Le travailleur doit toujours prouver sa demande de paiement d’heures supplémentaires

Dans son arrêt du 14 mai 2019 (arrêt Deutsche Bank), la Cour de justice européenne a estimé qu’en application de la Directive sur le temps de travail de 2003 et de la Charte des droits fondamentaux de l’Union européenne, les États membres doivent imposer aux employeurs l’obligation d’établir un système objectif, fiable et accessible permettant l’enregistrement quotidien du temps de travail de chaque travailleur.


Sandra Coenegrachts, CENTRE DE COMPÉTENCE EMPLOI & SÉCURITÉ SOCIALE
09 juin 2021

On attendait donc de savoir quelle attitude les tribunaux et cours du travail allaient adopter face à cet arrêt de la Cour de justice européenne. En effet, les juges nationaux sont tenus d’interpréter le droit belge à la lumière de cette jurisprudence.

Dans plusieurs jugements récents (17 septembre 2020, 18 janvier 2021 et 25 février 2021) où un travailleur réclamait des arriérés de salaire pour des heures supplémentaires, le tribunal du travail francophone de Bruxelles a jugé que l’interprétation qu’a fait la Cour de justice de la Directive sur le temps de travail n’a pas d’effet horizontal direct et que le principe d’interprétation du droit national conforme à la directive n’implique pas qu’un système général de contrôle poussé du temps de travail peut être rendu obligatoire. Le tribunal du travail a confirmé le principe général de droit selon lequel il appartient au travailleur qui réclame un sursalaire pour des heures supplémentaires de prouver ces heures supplémentaires. Il n’y a donc pas de renversement de la charge de la preuve au détriment de l’employeur qui ne dispose pas d’un système d’enregistrement du temps de travail. Le tribunal a également jugé qu’une demande de paiement de sursalaire doit être introduite dans les délais, à savoir après la fin du mois durant lequel le travailleur affirme avoir presté des heures supplémentaires, afin que l’employeur ait encore la possibilité de le vérifier.

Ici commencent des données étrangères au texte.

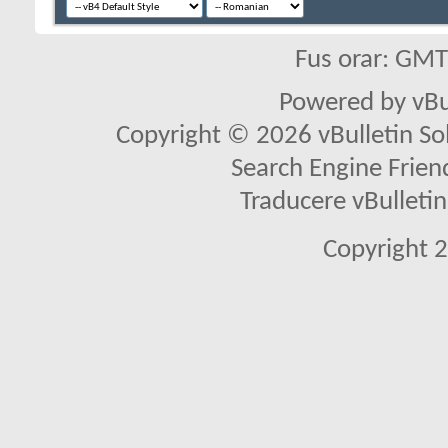
Fus orar: GM
Powered by vBu
Copyright © 2026 vBulletin Solu
Search Engine Frien
Traducere vBullet
Copyright 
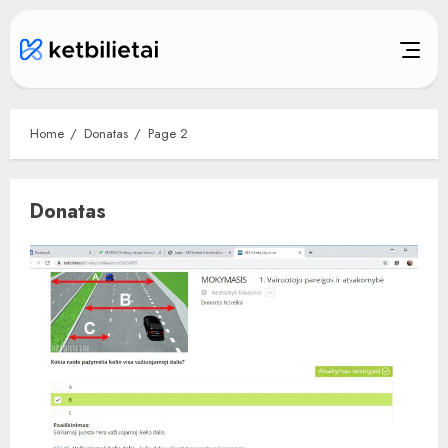
Skip
to
content
Home
Donatas
Page 2
Donatas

FEB – Les conséquences possibles de l’arrêt de la Cour de justice européenne ont déjà fait couler beaucoup d’encre. Nombreux sont ceux qui le jugent inadapté et contraire aux pratiques de travail actuelles, où l’autonomie et la confiance sont des éléments clés, incompatibles avec un enregistrement strict des heures de travail. Elle est également en contradiction avec le principe juridique selon lequel la personne qui réclame quelque chose doit en apporter la preuve. La FEB se réjouit dès lors que nos tribunaux adoptent une approche pragmatique face à cet arrêt de la Cour de justice.